**Ausgangstext**
In einer in vitro-Untersuchung wurde geprüft, ob eine Hemmung von CYP 3A4 durch pflanzliche Arzneimittel, u.a. durch Mistelextrakte, hervorgerufen werden kann [53]. Dabei zeigte sich in vitro, dass der CYP 3A4-Stoffwechsel durch Iscador zwar etwas gehemmt wurde, jedoch wurde hierbei eine so hohe Dosierung gewählt, wie sie klinisch nicht erreicht werden kann. Sie hat somit keine klinische Relevanz durch systemische oder intestinale Interaktionen.
In einer anderen in vitro-Studie wurde untersucht, ob Iscador in klinisch relevanten Konzentrationen die Aktivität konventioneller Chemotherapeutika wie Doxorubicin, Gemcitabin, Docetaxel, Cisplatin etc. beeinflusst [54]. Die Ergebnisse zeigen, dass Iscador M und Iscador Qu spezial in keiner der verwendeten experimentellen Konfigurationen die zytostatische und zytotoxische Wirksamkeit dieser verschiedenen gebräuchlichen Chemotherapeutika auf Mamma-, Prostata- und Pankreaskarzinom-Zelllinien beeinträchtigen.
Obwohl diese in vitro-Daten nicht direkt auf die komplexe in vivo-Situation übertragen werden können, insbesondere im Hinblick auf Arzneimittel, die einerseits subkutan und andererseits intravenös oder oral appliziert werden, können sie zum gegenwärtigen Wissensstand über die Sicherheit für Krebspatient*innen, die eine Misteltherapie in Kombination mit einer Chemotherapie erhalten, beitragen.

**Gespeicherte Daten**
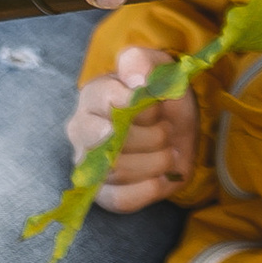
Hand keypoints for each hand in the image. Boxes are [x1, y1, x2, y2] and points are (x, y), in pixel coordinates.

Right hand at [67, 48, 202, 213]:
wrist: (179, 131)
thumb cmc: (164, 98)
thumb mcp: (161, 70)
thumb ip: (144, 62)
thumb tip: (136, 79)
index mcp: (93, 96)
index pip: (103, 98)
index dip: (137, 104)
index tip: (158, 106)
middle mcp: (82, 130)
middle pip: (109, 140)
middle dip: (151, 136)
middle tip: (167, 131)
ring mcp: (89, 164)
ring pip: (116, 170)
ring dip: (155, 161)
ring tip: (169, 152)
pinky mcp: (103, 193)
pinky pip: (118, 199)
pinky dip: (148, 189)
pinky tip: (164, 177)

**Ihr Ziel**
Knüpfen Sie an den Text über Mistelextrakte und Chemotherapeutika an und schreiben Sie ihn nach seinem letzten Satz weiter.

**Schriftliche Antwort**
Zur Sicherheit und Toxizität von Mistelextrakten (Helixor A s.c. bis 250 mg) und möglichen Interaktionen mit dem Standardchemotherapeutikum Gemcitabin bei Patient*innen mit fortgeschrittenen Tumoren wurde eine detaillierte Phase-I-Studie durchgeführt [55]. Es fanden sich eine gute Verträglichkeit und keine dosislimitierende Toxizität des Mistelextrakts sowie keine Beeinflussung der Plasmakonzentration von Gemcitabin bei kombinierter Gabe. Zudem war der klinische Response der kombinierten Gabe vergleichbar mit dem der alleinigen Gabe von Gemcitabin.
Zellkulturexperimente weisen darauf hin, dass bei einer Kombination von chemotherapeutischen Arzneimitteln und Mistelpräparaten keine Risiken bestehen [56]. In vitro-Experimente (2010) zeigten, dass Mistelpräparate gesunde menschliche Zellen des Immunsystems (mononukleäre Zellen des peripheren Blutes), jedoch nicht die malignen Zellen (maligne Jurkat-Zellen) vor zytostatischen Effekten einer Chemotherapie (4-hydroperoxycyclophosphamide) schützen [57].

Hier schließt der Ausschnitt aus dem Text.